The Circle offering page
Here is Thandi, a southern white rhino supported by a conservation circle.

The page shows the shared nature of the support:
- A spot count, for example "2 of 6 stewardship spots are filled, 4 spots are open."
- The current co-stewards, each shown by their own recognition choice (a linked profile, a display name like "The Avery Family," or "Anonymous steward").
- A Join Stewardship Circle button for the open spots.
Joining a Circle
Joining works just like an exclusive stewardship, with a reminder of where you fit in the group.

Each member is billed individually and chooses their own recognition, so one co-steward can be public while another stays private. The full checkout walkthrough is in Becoming a steward.
Inviting co-stewards
If the caretaker enabled invites, active members can invite friends into open spots from their dashboard.

The invite panel shows how many spots are open and lets you invite someone by searching for an existing member, by email, or by text. Sent invites appear in a list where you can copy the link, share it, resend, or cancel. One rule to understand: an invitation does not reserve a paid spot. The spot is only taken when the invited person actually checks out, so a pending invite never blocks anyone else from joining.
How spots fill and reopen
Only checkouts in progress and active stewardships consume spots. A pending invitation does not. If a member cancels or their stewardship ends, their spot reopens for someone new.

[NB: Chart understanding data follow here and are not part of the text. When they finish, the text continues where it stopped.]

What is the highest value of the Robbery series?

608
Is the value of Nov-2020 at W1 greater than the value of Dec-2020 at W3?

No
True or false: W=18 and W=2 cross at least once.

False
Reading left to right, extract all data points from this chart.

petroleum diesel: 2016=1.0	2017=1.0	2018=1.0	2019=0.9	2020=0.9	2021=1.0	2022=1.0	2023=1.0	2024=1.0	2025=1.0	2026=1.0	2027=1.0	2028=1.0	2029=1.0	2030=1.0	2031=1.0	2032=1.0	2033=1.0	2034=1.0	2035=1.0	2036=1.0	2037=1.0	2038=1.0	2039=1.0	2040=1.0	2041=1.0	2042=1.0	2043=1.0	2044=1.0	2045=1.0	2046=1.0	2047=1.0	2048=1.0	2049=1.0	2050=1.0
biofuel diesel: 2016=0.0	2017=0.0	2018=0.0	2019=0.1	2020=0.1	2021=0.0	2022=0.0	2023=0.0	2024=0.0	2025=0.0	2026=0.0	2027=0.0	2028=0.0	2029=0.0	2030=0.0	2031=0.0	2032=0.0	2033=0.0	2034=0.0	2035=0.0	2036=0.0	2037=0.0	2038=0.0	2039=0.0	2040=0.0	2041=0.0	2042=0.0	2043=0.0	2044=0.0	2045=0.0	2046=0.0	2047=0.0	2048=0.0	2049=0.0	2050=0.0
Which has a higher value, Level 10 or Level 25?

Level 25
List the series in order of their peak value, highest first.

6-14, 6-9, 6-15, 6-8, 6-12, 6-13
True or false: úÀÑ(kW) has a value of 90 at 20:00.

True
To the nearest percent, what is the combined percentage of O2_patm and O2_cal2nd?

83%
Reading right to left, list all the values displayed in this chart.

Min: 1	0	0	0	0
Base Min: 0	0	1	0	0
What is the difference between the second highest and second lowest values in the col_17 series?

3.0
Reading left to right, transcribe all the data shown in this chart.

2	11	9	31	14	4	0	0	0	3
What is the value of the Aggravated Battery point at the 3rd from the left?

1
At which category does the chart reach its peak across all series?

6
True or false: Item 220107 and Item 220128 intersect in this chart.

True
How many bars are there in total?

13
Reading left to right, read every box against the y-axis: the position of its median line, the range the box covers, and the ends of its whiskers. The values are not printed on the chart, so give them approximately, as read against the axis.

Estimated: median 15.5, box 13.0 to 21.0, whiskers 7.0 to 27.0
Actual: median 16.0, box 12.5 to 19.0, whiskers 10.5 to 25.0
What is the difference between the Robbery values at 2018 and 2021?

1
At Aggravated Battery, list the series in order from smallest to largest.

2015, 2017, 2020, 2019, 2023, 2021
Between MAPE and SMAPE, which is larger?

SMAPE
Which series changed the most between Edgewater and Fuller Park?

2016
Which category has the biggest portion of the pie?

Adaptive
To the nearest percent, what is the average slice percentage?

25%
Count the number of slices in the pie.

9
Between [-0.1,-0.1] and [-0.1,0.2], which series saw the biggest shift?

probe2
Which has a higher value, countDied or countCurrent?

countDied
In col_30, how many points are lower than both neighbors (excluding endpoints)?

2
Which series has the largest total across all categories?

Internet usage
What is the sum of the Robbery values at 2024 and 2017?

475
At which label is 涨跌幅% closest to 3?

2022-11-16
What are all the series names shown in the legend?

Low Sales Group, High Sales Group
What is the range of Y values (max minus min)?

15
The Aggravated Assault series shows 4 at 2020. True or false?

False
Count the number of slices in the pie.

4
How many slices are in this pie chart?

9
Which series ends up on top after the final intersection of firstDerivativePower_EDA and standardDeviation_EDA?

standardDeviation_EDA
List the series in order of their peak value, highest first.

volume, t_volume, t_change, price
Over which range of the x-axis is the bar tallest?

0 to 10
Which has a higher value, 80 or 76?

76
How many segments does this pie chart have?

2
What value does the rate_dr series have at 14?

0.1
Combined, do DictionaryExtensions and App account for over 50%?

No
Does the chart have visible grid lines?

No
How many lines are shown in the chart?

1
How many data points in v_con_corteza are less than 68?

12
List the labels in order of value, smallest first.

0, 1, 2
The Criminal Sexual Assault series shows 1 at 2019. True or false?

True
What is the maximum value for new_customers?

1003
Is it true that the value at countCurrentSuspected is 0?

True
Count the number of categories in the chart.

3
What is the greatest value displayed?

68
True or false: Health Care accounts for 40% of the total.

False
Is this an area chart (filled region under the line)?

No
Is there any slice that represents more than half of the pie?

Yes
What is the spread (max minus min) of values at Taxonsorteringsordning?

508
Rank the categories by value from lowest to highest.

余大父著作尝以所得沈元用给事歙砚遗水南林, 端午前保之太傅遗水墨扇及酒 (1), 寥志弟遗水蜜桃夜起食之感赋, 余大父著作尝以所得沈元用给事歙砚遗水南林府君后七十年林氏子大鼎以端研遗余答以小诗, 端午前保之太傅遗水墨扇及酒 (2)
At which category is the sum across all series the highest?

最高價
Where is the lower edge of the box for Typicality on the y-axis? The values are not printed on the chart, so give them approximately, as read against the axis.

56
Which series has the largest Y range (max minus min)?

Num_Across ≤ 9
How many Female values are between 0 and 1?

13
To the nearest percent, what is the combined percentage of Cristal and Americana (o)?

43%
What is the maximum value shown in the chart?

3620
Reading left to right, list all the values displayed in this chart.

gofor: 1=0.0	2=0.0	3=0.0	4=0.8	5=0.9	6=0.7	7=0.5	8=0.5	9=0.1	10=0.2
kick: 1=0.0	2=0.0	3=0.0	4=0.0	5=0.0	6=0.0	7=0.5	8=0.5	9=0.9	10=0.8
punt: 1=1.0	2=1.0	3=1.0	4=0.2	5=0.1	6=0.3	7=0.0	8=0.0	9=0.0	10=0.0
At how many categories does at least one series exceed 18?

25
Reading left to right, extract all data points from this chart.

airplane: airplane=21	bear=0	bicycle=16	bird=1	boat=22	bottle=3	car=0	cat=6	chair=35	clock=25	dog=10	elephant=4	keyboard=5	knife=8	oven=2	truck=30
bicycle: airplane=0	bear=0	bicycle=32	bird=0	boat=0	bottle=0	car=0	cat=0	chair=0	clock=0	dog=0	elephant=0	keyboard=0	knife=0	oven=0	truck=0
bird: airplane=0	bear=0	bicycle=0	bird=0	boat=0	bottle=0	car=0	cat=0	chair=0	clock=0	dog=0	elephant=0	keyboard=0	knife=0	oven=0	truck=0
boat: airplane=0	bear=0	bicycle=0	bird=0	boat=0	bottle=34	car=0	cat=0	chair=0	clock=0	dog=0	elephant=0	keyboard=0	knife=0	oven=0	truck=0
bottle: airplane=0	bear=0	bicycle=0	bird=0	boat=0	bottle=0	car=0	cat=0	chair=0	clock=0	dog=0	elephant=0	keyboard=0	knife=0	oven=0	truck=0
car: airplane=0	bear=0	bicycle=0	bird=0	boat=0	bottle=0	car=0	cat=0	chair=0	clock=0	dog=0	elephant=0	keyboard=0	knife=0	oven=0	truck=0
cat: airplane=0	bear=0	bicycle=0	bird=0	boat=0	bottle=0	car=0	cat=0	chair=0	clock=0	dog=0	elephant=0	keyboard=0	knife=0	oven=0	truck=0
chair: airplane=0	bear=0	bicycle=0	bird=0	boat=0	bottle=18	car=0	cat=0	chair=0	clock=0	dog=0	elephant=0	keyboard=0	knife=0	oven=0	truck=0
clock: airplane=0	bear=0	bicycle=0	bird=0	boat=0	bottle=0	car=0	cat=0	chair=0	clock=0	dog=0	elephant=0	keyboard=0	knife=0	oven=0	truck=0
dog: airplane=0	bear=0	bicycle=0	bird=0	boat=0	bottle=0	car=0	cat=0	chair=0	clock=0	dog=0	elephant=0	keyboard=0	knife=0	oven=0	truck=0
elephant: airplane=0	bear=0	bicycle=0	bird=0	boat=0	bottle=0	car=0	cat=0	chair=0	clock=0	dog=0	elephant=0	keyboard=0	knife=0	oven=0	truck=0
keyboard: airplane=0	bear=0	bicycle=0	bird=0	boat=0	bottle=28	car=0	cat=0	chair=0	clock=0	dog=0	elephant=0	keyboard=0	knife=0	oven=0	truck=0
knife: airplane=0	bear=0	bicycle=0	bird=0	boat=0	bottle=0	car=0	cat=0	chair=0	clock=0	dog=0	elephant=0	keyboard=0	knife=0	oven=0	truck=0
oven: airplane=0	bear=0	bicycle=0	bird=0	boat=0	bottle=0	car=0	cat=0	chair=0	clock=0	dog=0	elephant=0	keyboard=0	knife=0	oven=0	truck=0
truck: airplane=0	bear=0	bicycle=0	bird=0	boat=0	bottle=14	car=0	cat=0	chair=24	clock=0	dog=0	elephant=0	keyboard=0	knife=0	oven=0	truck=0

This is what keeps a Circle feeling personal: it is a small, finite group sharing one animal's care, not an open crowd.
Recognition in a Circle
Because each co-steward picks their own recognition, a Circle's public page naturally mixes linked profiles, family or group names, and anonymous supporters. The caretaker still sees every member's real account to manage the circle. To keep your Circle members happy, the rest is the same as any stewardship: post the updates you promised. See Caring for your stewards.